If your podcast includes multiple hosts, it’s wise to have a microphone for each person. Here’s where it gets a little tricky. Computers typically can only support a single USB microphone at a time. I say typically, but I’ve never heard evidence to the contrary. If the podcast is just you speaking, no problem, pick up a Blue Yeti USB condensor microphone (~$100 used). The Blue Yeti USB is rugged, picks up great sound, and easily plugs into any USB port.
If your podcast will have multiple hosts, your best bet is to get an analog microphone like the Rode Procaster (~$150 used). These microphones are often used by professional podcasters and have a 10-year warranty. I own two, and the sound is impressive, especially with the built-in pop filter. Definitely a good investment. Now, you may be wondering how two or more analog mics can interface with your computer — read on.
3. USB Mixer (optional)
Mixers are a good idea if you want to keep a close eye on your sound levels or if you want to use multiple microphones in your podcast. A good mixer will allow you to plug-in 2-4 (or more) microphones and adjust the gain for each, as well as accommodate an array of post effects (such as a delay) if you decide to go that route. You can do a lot with a good USB mixer, which will compile your microphone inputs to a single stream for delivery to your computer, so hold onto that manual! A good used USB mixer, such as the PV6 USB, will run about $80 used.
You can do raw, unedited recordings of your podcast, but I reeeeally hope you consider some mild post-recording edits. Basic audio editors will let you clean up noise, add transitions to your show, and even a bit of cut/paste if necessary. There are a lot of options out there, but you probably won’t need anything more sophisticated than Audacity, a free and open-source editor that is pleasantly easy to use.

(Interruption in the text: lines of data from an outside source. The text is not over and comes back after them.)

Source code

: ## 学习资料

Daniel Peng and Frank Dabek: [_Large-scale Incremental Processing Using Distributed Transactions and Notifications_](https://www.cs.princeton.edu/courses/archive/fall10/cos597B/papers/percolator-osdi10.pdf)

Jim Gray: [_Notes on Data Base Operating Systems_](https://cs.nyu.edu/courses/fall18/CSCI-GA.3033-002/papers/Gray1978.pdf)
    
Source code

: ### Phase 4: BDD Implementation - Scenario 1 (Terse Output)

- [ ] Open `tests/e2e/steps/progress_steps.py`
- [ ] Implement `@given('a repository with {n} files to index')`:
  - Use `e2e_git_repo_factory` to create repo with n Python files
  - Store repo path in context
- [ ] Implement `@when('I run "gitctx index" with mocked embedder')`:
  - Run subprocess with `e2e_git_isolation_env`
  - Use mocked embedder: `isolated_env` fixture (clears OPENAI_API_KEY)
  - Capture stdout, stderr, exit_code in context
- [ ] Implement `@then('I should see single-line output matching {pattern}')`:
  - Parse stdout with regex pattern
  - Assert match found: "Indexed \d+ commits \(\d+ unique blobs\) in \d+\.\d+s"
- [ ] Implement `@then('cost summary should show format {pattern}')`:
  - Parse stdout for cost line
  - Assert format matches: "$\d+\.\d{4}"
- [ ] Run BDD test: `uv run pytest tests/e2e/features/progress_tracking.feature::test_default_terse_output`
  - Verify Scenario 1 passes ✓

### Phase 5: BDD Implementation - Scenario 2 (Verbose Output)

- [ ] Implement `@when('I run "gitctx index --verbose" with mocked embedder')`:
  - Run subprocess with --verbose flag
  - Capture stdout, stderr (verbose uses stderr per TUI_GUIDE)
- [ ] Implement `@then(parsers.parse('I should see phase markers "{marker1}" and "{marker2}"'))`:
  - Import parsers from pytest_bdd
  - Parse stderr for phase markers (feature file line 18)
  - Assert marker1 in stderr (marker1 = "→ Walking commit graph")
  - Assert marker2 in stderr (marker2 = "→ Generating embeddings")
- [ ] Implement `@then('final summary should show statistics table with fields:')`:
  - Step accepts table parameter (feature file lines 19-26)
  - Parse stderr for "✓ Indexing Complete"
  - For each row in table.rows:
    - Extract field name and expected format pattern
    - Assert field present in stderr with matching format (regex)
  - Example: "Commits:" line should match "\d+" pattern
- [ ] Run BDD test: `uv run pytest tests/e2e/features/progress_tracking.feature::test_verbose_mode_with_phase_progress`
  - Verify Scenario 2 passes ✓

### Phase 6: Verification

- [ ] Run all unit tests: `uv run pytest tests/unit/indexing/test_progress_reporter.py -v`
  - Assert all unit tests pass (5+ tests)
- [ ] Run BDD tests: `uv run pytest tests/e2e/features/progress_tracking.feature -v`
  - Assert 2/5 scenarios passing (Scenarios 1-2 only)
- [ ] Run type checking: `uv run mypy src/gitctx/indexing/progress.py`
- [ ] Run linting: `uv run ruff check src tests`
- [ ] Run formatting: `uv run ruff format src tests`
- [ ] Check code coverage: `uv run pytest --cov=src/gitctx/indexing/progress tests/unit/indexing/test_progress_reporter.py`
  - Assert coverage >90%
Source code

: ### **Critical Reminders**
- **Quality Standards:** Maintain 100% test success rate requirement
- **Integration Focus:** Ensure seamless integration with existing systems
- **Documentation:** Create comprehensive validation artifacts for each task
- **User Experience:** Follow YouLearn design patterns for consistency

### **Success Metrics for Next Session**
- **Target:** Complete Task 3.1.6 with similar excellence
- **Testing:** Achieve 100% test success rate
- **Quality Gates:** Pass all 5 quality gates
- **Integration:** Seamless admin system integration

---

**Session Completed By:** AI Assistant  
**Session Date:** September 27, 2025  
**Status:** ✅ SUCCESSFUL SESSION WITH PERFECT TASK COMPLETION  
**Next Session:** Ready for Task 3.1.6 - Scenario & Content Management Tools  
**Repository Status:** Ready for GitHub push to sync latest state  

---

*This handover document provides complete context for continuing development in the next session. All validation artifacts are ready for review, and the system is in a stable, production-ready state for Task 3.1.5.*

Don’t worry, no PhD in audio manipulation required.
Bear in mind that most good audio equipment is durable, so don’t be afraid to head to Ebay and get something used. In fact, buy it all used if you can, because you won’t notice a difference. Just make sure the equipment is still covered by the warranty and you’ll be golden. For less than $300 you should be ready to record with the same quality as the big shot professionals.
Remember that good equipment will only take you so far — you still need to have an interesting show. But hey, solid audio is the cherry on top of a good production. Good luck, future podcaster.